Mais s’il privilégie le point de vue de son personnage principal, le film ne délaisse pas les autres pour autant, construisant autour de Ben une galerie de personnages (patients autant que soignants) très réussie. Directement inspiré de l’histoire de Grand Corps Malade, qui trouve en Ben son alter ego, Patients n’est ainsi pas un panégyrique à la gloire du chanteur, qui raconterait comment Fabien Marsaud, ancien espoir sportif, est devenu Grand Corps Malade, slammeur à succès. L’objectif du film est avant tout de porter un regard, aussi bienveillant qu’humoristique, sur le handicap, en abordant un grand nombre de problématiques qui y sont liées : Patients évoque ainsi les efforts considérables que demandent désormais les tâches quotidiennes les plus simples, ou encore l’importance de pouvoir partager ses difficultés quotidiennes avec d’autres jeunes handicapés. Si tout pathos est proscrit, le film n’élude ni le désespoir de certains patients ni les frictions qui naissent à l’intérieur du centre.

Mais les deux réalisateurs croient en l’espoir, et font donc pour tout par le maintenir, à commencer par assaisonner d’une bonne dose d’humour leur chronique hospitalière. À la fameuse question « Peut-on rire de tout ? », Grand Corps Malade répond qu’il faut commencer par rire de soi. En témoigne cette séquence, répétée tout au long du film, où l’un des amis de Ben lui demande de passer le sel à table – geste rendu impossible par la tétraplégie du jeune homme. Cette ironie avec laquelle il se regarde permet ainsi à Grand Corps Malade d’attaquer – gentiment – ceux qui gravitent autour de Ben : un aide-soignant est ridiculisé pour son enthousiasme débordant, un pensionnaire moqué pour sa passion pour les voitures de course. Ce recours systématique à l’humour, qui rappelle certaines comédies américaines à succès, décrit bien le projet de Marsaud et Idir : faire un film grand public sur un sujet qui ne l’est pas – le handicap. En ce sens, Patients ne manquera pas de faire rire et réfléchir les jeunes, collégiens et lycéens. On ne peut donc que recommander aux professeurs de s’y pencher.
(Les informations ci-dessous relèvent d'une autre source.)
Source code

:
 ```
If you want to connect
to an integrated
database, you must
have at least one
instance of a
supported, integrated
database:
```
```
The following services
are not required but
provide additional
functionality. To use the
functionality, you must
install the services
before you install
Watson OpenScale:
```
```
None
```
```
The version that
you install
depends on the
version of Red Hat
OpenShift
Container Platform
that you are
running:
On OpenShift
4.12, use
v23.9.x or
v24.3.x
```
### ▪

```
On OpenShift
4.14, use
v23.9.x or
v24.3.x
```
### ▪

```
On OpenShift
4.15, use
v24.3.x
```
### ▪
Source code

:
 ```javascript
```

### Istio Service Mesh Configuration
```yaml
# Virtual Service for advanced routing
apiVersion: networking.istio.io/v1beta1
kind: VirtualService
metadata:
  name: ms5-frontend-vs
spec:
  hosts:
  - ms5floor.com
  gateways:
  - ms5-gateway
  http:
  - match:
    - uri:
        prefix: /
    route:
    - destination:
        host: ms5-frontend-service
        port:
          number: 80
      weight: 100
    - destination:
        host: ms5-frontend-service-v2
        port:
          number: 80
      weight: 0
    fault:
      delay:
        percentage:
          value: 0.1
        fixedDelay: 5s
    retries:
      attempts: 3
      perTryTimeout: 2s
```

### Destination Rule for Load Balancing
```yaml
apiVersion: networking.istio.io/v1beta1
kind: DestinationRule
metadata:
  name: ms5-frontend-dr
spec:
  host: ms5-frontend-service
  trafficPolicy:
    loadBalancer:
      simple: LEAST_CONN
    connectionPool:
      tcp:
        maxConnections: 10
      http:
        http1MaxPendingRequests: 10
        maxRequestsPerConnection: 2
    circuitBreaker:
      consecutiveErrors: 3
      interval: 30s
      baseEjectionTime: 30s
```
Le film pourra ainsi être exploité en Français, en 5ème dans le cadre de la séquence « Avec autrui : amis, famille, réseau », pour interroger les notions d’amitié et de solidarité entre patients, ainsi que le rôle de la famille, ou plus encore en 3e pour illustrer la séquence « Se raconter, se représenter ». Film raconté « à la première personne », Patients transpose ainsi au cinéma le narrateur interne que l’on trouve en littérature, ce qui permettra au professeur d’établir un pont entre le film et certaines œuvres littéraires du programme. Le film permet aussi de travailler avec les élèves sur la frontière entre la biographie et l’invention (si le film est inspiré d’une histoire vraie, certains passages et personnages ont été romancés) : on pourra ainsi proposer aux élèves un travail de comparaison entre, d’une part, le film et, d’autre part, le livre du même nom, récit documentaire des semaines passées en centre de rééducation par Grand Corps Malade. Au lycée, Patients pourra également apporter un complément accessible et pertinent aux cours de sciences médico-sociales (baccalauréat ST2S, Sciences et technologies de la santé et du social). En première année, la séquence « Diversité des déterminants sociaux » fait appel à des problématiques soulevées dans le film, notamment la diversité des causes du handicap, ou une réflexion sur le profil social des patients. En Terminale ST2S, Patients s'intègrera à la matière « Activités technologiques » pour une réflexion sur les activités proposées aux jeunes patients dans les centres de rééducation.